In fact, the more powerful we become, the more we have to become clear, and mature, about limits.
It seems clear to me that the consumption crisis is a spiritual crisis. Many of us have borne its effects for the entirety of our lifetimes, feeling an increasing weight and longing for relief. The spirit is almost endlessly durable, though, and so as people have trudged along, it has become possible to imagine that this is just how life must be, that it's foolish to imagine anything different.
But nature is telling another story. The natural world is giving us the opportunity to navigate the ambiguity in our spirits with clarity.
Nature begins to tell us, in the most concrete terms, that our current ways are not sustainable.
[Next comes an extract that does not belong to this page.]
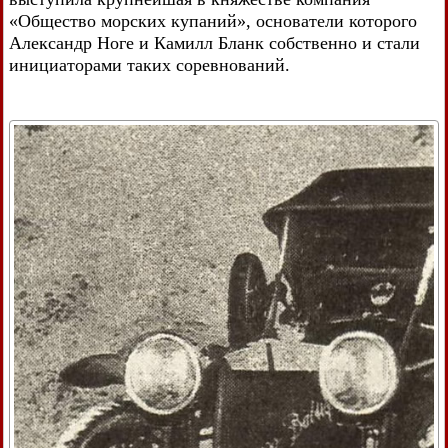
«Общество морских купаний», основатели которого
Александр Ноге и Камилл Бланк собственно и стали
инициаторами таких соревнований.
There is nothing to indicate that we can expand our rates of consumption through the end of the 21st century without some form of collapse.
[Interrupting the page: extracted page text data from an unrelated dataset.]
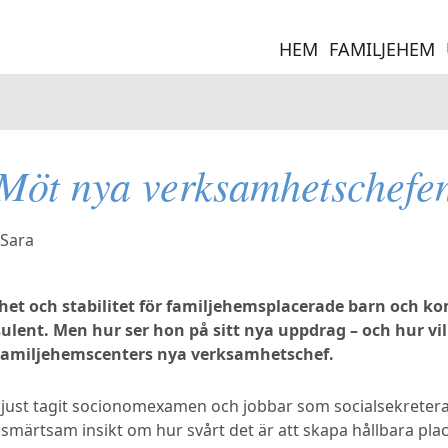
HEM
FAMILJEHEM
Möt nya verksamhetschefe
ghet och stabilitet för familjehemsplacerade barn och 
lent. Men hur ser hon på sitt nya uppdrag – och hur vi
Familjehemscenters nya verksamhetschef.
 just tagit socionomexamen och jobbar som socialsekreter
n smärtsam insikt om hur svårt det är att skapa hållbara pl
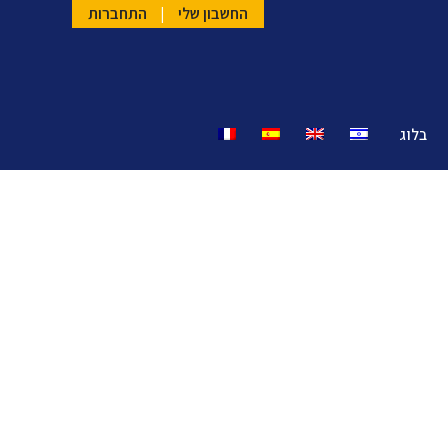
החשבון שלי
|
התחברות
בלוג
It seems to me that it simply has to be, at the very least, entertained that this is the reality: We need to consider that we are complicit in an engine of perpetual growth and then consider the very real evidence that that engine simply cannot continue in the direction it has been going. It is too expensive to our planet, and it is too expensive to our souls. And if we continue to feed that engine, it will soon be stopped by the planet's inherent homeostatic mechanisms -- with increasing systemic shocks, as prelude to very real systemic collapse.
It's clear to me that what we are called to is not just a more sustainable world, but ultimately a more wholesome and nourishing one. There is mounting evidence that this is the case. If you have no idea where to start to think about this, there are entire genres of documentaries about this that you can access through any number of streaming services.
The evidence indicates that if we keep going the way we are going, we are going to crash. The evidence also indicates that if we change course, we will steer toward something better.
Let the supply chain stresses of the pandemic, the car shortage, the baby formula shortage, expand our imagination for the fact that systemic collapse can really happen. Meanwhile, let us listen for the tones of the more beautiful world our hearts know is possible.
Crisis is danger AND opportunity.
I think it's high time for everyone to think seriously about the idea of degrowth.